19 Comments on "Unexpected Discovery: Hubble Space Telescope Uncovers Concentration of Small Black Holes"

  1. No doubt we’ll have a series of Black Hole photos in the near future then? After all, these numerous entities are only 7800 light years away (as opposed to 54 Billion) and are surrounded by lots of bright stars that can be observed to contrast against them. I mean, that’s only 7 Million times closer to us! Surely, with our suite of editing software we can assemble another vague blurry blob to ooh and aah at?

    But no, there will undoubtedly be some cock-and-bull excuse as to why this would be impossible, all the while telling us their Black Hole photo of 2020 is valid…

    … alas.

  2. Umm what’s that ball of light shooting Around the black holes?

  3. A black hole is not a hole. It’s physical mass with that much gravity that even light has difficulties to radiate out of it. It’s not an empty hole…

  4. We should really start thinking up a better name for “Black Holes”. Unfortunately the term is now in pop culture and used everywhere. It’s just not an accurate label.

  5. Space sinkholes or soul catcher.

  6. Is it pointed at us.

  7. Did this article just say that blue stars are at the end of their life? Bud, those are new stars.

  8. I’m pretty sure they just found the Maw Installation’s location.
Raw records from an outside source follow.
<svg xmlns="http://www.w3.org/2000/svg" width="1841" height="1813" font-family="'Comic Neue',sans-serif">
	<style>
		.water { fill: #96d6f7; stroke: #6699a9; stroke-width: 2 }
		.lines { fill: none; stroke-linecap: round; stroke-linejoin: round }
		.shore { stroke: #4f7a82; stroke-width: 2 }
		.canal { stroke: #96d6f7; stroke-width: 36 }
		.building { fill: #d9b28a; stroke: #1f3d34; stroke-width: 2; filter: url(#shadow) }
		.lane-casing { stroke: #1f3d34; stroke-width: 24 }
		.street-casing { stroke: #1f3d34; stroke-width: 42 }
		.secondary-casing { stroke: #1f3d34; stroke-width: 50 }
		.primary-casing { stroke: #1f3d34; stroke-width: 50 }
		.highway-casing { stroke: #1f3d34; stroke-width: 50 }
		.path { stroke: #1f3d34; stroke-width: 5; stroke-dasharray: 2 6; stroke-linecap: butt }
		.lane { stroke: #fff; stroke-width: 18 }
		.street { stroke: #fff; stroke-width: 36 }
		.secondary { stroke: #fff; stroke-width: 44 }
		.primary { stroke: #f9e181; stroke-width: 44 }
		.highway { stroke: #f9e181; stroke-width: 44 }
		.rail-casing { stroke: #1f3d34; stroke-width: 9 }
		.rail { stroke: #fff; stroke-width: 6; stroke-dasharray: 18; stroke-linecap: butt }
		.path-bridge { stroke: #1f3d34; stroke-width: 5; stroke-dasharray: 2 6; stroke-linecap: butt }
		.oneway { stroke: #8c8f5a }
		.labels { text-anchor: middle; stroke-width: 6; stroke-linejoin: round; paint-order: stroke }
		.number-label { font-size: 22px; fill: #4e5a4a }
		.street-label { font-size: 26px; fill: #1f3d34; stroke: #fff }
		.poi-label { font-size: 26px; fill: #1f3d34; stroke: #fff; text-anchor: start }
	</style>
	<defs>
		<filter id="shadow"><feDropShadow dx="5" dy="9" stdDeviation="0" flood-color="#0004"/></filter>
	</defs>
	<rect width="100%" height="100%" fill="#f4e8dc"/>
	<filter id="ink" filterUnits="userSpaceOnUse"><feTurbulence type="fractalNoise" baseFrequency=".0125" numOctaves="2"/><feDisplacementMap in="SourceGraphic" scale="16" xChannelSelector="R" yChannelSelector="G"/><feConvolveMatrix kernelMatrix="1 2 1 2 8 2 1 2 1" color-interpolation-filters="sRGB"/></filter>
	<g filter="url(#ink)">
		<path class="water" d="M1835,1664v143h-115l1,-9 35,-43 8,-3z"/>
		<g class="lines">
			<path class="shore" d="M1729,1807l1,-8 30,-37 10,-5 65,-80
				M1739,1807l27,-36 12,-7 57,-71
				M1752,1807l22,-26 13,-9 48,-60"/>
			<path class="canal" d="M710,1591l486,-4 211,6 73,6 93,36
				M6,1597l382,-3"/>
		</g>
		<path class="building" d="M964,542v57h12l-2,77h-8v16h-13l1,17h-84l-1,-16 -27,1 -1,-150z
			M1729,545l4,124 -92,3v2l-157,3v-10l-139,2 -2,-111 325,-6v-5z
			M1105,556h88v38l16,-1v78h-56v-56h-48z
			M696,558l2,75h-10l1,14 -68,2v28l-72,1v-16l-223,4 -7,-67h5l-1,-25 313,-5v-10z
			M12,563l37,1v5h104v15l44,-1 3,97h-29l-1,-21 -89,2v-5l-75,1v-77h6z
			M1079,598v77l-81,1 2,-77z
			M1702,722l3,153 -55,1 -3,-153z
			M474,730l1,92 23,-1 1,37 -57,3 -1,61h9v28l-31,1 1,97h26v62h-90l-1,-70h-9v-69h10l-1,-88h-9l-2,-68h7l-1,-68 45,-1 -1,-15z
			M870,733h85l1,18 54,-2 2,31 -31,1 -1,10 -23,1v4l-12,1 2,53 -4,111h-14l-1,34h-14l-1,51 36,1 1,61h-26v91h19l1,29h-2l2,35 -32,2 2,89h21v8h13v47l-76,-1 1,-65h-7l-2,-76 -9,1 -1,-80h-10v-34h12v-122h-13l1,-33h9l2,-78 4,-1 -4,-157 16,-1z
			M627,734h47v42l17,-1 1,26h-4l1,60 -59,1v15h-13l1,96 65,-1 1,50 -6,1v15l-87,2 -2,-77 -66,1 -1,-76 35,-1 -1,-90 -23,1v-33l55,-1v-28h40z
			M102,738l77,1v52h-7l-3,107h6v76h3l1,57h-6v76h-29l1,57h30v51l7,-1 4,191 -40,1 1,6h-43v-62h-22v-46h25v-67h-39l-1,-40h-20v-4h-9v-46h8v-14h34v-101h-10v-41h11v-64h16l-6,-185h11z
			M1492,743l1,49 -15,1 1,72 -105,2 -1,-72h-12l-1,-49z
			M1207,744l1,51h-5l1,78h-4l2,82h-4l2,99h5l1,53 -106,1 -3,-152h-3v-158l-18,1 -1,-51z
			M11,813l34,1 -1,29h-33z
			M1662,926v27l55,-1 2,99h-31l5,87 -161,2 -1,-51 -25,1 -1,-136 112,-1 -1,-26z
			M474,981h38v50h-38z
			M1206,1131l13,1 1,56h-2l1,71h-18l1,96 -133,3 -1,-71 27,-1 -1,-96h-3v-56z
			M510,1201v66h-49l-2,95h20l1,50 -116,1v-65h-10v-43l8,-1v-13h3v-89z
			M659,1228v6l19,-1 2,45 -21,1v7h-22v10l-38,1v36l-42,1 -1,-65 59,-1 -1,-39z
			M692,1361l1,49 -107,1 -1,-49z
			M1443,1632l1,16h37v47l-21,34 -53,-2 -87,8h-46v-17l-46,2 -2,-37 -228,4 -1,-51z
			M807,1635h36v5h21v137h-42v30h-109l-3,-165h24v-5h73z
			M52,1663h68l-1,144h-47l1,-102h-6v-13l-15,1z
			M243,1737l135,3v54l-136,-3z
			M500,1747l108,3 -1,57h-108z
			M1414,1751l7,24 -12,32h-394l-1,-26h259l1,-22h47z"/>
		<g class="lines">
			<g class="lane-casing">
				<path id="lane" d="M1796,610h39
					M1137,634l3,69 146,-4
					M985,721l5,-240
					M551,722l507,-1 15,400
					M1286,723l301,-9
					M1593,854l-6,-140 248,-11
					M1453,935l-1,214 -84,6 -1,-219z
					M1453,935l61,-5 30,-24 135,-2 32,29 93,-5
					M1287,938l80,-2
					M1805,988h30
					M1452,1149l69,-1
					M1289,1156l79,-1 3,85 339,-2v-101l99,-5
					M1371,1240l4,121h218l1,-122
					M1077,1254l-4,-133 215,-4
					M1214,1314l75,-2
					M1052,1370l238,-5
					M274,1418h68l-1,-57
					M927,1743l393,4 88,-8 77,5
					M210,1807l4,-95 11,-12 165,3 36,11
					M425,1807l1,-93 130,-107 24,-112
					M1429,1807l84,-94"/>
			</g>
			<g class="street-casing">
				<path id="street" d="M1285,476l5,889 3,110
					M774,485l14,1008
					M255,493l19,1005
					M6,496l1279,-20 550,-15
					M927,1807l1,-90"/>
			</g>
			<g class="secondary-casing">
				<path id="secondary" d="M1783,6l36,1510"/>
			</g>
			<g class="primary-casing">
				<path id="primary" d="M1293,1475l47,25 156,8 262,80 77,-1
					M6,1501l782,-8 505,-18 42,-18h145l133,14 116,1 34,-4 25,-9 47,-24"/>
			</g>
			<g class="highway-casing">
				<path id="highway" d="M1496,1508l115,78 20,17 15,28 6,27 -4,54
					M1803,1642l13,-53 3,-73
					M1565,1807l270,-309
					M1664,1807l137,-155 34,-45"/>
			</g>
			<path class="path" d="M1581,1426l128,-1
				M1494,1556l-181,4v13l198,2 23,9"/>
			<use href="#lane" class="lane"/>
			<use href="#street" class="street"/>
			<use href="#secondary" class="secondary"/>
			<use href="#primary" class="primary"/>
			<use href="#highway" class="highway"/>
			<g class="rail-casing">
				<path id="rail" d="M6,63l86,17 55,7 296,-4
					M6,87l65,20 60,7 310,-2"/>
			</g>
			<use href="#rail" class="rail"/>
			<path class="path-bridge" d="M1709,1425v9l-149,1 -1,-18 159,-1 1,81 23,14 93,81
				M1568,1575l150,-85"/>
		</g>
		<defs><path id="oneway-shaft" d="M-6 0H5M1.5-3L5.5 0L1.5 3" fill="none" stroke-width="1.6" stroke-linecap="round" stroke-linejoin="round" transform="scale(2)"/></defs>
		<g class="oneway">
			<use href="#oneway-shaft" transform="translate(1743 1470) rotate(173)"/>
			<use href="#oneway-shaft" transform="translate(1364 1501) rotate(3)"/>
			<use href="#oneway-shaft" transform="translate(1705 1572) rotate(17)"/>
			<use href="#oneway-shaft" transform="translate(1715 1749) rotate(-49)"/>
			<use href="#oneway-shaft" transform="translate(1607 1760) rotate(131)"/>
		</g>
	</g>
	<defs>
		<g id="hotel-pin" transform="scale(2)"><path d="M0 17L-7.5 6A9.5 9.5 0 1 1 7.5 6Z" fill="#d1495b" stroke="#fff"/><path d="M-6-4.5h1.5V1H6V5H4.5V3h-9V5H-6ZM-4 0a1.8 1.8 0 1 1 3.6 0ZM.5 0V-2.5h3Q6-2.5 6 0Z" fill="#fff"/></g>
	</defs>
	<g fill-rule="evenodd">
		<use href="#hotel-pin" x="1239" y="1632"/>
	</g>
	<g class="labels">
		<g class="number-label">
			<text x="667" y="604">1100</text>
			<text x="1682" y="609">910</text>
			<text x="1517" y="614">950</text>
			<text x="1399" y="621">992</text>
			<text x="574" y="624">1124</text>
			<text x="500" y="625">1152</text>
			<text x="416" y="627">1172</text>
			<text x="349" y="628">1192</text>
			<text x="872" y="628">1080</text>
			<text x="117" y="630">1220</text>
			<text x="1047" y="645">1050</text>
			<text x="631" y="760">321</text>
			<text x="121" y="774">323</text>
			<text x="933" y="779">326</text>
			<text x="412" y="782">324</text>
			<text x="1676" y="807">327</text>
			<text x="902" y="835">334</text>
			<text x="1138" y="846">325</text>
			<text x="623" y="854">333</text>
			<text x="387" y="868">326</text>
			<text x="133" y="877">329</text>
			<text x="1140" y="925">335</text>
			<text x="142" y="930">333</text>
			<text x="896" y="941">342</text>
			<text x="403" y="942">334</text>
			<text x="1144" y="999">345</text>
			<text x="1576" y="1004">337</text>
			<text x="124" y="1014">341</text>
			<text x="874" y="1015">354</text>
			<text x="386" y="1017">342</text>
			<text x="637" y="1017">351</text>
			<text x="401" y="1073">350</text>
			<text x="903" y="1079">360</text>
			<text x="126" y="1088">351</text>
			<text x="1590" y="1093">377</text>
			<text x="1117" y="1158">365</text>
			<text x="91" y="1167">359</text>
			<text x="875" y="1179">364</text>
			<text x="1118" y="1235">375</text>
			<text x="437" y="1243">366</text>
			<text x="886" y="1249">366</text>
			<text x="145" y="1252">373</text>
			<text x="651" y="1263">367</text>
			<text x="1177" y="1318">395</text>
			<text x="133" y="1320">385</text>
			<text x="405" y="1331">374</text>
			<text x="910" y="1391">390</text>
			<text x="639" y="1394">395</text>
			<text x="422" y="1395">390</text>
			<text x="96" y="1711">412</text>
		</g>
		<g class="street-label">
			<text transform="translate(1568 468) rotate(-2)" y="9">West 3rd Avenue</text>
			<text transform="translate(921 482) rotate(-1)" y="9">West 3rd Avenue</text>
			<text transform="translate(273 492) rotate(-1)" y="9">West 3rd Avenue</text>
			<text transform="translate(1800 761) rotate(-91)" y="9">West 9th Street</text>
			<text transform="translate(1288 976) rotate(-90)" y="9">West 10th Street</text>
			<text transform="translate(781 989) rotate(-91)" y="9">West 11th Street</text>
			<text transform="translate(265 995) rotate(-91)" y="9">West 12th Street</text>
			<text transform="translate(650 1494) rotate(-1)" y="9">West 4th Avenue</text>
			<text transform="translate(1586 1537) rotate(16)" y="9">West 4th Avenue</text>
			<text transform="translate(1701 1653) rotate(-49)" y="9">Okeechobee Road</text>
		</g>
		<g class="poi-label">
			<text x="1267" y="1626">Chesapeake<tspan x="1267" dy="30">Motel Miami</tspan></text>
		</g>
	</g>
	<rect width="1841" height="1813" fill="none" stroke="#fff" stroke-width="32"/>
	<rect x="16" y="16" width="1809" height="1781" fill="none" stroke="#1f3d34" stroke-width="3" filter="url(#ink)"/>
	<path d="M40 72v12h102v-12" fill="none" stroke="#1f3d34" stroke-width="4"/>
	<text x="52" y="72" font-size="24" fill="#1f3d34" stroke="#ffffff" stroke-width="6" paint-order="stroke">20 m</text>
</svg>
  9. Blue stars are not at the end of their lives, the colour is down to the surface temperature, blue or white are some of the hottest stars, orange and red are cooler.

  10. Let’s just stick to our own solar system we have enough worries and issues with our planet.

  11. Is that animated image an “artistic” rendering? The text is unclear. Noted in the animation: the “black hole” at the 4 o’clock position [relative to the center, “larger” black hole] turns counter-clockwise while the larger, center SINGULARITY (more to the point) is rotating clockwise; yet, the tidal string “flowing” between the two is drawn from the larger to the smaller singularity. Meanwhile, further on in the text, another image of a globular cluster [with a nifty orange box drawn around its center and that diagonal line leading to the cluster image] seems to imply that the cluster image is an extractive “close up.” [WHEW!] NICE ZOOM but are WE being zoomed? I had to ask. Also, I have no objection to this kind of research/search. It is, by its nature “illuminating”, even if the images are “fudged”, just a little bit. Indeed, I am not a Luddite but a scientist. However, I draw the line at SpaceX and its “Estes Class” rocketry. If they are not “failing” miserably to “deliver” (comestibles as well); these weekly, bi-weekly, whatever, launches must be wreaking havoc on the ecosystem, precisely: The Ozone Layer, buggaboo of the 1990s. IDK Maybe someone has solved that problem. Disclosure would be nice. Although SpaceX’s “Flexible Flyer” Class rocket “sled” failed on reentry, it is, I “believe” (a word currently gaining ground in Science World religious circles. Blame the Covid.) the best direction to take; Rail Guns notwithstanding. “Too many QUOTATION MARKS!” you may observe. A poor substitution (I am aware) for sarcasm, “I am afraid”… GOTTCHA! That’s a valid quotation; from HAL, 2001 A Space Odessy. We’ve come a long way since the movie was released in 1969. As I write this, I am sipping a piña colada on the concourse of a space station spinning silently in orbit above the Earth…

  12. Yvonne Marie Bryant | February 14, 2021 at 9:09 pm | Reply

    Maybe it is a Artificial Solar System
    as part of a project to have an enclosed environment for our future.

  13. It is an “artist’s impression”! Of course it has been computer enhanced/someone’s “imagination”, scientific discovery ‘fraud’, etc.

  14. The author is REMISS in not providing proper captions to the images. We are left wondering until the last one if they are real photos or “artistic impressions.”

  15. Is this the oooh and aaah of a “gear-head” that bent over, and dropped his widgett into an oil bucket, all of his rainbow sprinkles following suit!!!?

  16. Looks like ring gates per The Expanse.